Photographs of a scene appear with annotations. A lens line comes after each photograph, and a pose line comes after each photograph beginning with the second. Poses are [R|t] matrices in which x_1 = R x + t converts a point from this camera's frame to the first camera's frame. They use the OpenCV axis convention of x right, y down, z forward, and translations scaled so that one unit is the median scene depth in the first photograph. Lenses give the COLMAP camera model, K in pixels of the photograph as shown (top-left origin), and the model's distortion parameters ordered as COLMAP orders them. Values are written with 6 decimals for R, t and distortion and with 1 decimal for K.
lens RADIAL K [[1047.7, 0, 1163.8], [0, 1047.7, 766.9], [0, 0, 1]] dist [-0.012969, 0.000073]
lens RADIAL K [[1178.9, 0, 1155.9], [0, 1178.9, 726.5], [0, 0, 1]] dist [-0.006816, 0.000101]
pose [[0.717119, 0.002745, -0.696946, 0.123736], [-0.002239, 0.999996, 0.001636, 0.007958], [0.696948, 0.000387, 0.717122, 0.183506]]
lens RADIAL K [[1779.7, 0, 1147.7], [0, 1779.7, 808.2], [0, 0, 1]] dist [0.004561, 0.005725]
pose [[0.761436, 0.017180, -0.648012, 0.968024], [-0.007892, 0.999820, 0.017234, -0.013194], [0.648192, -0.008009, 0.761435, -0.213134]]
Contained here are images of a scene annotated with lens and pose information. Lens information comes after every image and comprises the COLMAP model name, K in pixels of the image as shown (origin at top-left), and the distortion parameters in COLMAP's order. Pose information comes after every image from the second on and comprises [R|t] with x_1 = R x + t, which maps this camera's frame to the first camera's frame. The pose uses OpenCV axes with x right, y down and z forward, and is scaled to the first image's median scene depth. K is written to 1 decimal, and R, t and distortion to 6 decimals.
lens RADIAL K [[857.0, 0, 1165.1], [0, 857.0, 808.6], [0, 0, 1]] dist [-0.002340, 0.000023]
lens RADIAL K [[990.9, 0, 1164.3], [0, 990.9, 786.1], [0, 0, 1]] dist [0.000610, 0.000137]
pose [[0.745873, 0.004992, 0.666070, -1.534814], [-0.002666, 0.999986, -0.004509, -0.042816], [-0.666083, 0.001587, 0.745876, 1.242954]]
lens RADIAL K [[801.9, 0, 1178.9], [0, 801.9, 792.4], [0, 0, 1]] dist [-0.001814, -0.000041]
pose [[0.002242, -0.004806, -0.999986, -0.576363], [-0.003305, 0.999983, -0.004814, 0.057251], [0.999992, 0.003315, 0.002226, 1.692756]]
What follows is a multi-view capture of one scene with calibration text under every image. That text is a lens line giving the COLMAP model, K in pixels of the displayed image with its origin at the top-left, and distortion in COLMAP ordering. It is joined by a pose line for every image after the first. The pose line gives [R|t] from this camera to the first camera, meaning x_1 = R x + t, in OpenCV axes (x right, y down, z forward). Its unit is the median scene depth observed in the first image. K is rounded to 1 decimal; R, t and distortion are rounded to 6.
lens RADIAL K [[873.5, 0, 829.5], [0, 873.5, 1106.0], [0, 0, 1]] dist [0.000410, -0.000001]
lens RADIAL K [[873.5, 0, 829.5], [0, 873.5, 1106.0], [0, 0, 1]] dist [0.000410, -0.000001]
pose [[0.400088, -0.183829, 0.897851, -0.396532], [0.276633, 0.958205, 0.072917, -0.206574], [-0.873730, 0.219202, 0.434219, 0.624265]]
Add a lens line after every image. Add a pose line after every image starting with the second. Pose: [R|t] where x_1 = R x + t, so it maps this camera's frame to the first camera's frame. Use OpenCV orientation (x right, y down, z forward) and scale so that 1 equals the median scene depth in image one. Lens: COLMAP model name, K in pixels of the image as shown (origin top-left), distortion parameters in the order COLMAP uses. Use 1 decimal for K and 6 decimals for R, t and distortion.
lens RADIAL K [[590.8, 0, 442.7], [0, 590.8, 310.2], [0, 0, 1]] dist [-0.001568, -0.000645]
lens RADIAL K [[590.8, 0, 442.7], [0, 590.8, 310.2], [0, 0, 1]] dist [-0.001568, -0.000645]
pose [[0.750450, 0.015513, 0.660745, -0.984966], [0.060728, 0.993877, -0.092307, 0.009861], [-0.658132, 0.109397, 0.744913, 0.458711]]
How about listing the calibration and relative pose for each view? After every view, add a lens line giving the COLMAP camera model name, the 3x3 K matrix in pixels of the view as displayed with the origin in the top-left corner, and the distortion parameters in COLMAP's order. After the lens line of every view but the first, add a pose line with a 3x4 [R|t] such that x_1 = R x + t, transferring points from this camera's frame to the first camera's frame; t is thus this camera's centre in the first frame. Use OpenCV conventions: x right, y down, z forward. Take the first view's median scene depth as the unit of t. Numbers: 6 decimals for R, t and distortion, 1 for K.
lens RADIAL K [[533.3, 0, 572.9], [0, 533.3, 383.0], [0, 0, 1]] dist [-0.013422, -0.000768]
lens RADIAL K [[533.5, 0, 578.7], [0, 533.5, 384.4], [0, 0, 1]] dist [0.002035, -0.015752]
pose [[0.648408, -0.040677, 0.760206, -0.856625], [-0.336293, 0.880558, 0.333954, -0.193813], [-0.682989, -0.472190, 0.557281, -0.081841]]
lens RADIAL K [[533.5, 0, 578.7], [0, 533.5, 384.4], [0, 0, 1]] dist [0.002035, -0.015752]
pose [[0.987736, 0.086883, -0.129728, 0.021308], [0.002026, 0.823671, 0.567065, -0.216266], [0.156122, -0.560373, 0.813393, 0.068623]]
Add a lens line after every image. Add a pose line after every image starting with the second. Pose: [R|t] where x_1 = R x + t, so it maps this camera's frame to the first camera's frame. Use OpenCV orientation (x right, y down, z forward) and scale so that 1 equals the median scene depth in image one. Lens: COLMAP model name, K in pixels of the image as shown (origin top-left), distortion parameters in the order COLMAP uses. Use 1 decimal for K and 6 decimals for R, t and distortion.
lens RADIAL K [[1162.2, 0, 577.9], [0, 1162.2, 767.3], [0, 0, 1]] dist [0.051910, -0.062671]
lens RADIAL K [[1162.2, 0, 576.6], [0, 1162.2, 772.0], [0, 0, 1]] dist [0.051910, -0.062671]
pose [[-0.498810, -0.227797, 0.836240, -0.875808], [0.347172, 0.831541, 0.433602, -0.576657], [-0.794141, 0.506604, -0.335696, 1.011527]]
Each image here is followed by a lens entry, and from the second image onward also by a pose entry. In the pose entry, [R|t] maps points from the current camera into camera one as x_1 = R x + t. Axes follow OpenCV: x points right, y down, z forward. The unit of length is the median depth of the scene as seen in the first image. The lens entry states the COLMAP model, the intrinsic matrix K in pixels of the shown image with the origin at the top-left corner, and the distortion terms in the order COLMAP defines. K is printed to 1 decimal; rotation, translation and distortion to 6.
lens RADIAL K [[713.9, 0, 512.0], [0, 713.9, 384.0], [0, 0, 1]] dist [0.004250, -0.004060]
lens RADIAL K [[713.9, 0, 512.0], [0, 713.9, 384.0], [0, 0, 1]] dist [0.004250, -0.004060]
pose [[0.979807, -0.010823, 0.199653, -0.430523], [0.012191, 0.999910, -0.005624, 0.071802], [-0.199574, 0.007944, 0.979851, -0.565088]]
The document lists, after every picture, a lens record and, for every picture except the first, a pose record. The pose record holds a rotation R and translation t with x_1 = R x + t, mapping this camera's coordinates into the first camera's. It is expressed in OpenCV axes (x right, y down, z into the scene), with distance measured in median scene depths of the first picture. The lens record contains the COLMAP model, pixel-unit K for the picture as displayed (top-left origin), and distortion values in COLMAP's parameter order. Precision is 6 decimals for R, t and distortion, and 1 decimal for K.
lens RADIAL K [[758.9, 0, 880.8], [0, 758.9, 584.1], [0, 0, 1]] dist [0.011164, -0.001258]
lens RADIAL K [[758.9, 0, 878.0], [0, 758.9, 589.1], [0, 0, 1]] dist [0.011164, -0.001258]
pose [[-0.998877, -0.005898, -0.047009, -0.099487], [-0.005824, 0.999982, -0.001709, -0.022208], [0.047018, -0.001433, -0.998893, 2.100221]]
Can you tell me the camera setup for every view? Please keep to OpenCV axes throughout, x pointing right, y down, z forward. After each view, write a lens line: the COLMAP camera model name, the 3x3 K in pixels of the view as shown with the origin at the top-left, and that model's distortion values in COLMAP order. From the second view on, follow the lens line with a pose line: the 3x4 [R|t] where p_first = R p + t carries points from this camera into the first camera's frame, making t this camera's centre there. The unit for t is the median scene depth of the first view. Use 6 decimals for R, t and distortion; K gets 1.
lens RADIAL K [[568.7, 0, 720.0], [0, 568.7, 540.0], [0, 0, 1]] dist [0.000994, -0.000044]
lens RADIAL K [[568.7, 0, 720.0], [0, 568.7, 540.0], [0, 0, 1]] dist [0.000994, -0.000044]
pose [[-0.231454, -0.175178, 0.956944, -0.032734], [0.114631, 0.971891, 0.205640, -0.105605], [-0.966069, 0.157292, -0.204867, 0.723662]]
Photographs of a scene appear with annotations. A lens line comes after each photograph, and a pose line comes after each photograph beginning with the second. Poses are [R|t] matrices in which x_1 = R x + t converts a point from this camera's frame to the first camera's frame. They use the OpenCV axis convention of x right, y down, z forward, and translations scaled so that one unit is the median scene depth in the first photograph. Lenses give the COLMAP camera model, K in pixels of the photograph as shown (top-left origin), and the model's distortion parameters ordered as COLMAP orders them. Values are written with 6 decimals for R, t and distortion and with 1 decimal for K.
_ _ _
§ **What you have to do**
The answer must be the line containing "Can you tell" and every line after it to the end of the data, exactly as written.

§ **Exercise answer**
Can you tell me the camera setup for every view? Please keep to OpenCV axes throughout, x pointing right, y down, z forward. After each view, write a lens line: the COLMAP camera model name, the 3x3 K in pixels of the view as shown with the origin at the top-left, and that model's distortion values in COLMAP order. From the second view on, follow the lens line with a pose line: the 3x4 [R|t] where p_first = R p + t carries points from this camera into the first camera's frame, making t this camera's centre there. The unit for t is the median scene depth of the first view. Use 6 decimals for R, t and distortion; K gets 1.
lens RADIAL K [[568.7, 0, 720.0], [0, 568.7, 540.0], [0, 0, 1]] dist [0.000994, -0.000044]
lens RADIAL K [[568.7, 0, 720.0], [0, 568.7, 540.0], [0, 0, 1]] dist [0.000994, -0.000044]
pose [[-0.231454, -0.175178, 0.956944, -0.032734], [0.114631, 0.971891, 0.205640, -0.105605], [-0.966069, 0.157292, -0.204867, 0.723662]]
Photographs of a scene appear with annotations. A lens line comes after each photograph, and a pose line comes after each photograph beginning with the second. Poses are [R|t] matrices in which x_1 = R x + t converts a point from this camera's frame to the first camera's frame. They use the OpenCV axis convention of x right, y down, z forward, and translations scaled so that one unit is the median scene depth in the first photograph. Lenses give the COLMAP camera model, K in pixels of the photograph as shown (top-left origin), and the model's distortion parameters ordered as COLMAP orders them. Values are written with 6 decimals for R, t and distortion and with 1 decimal for K.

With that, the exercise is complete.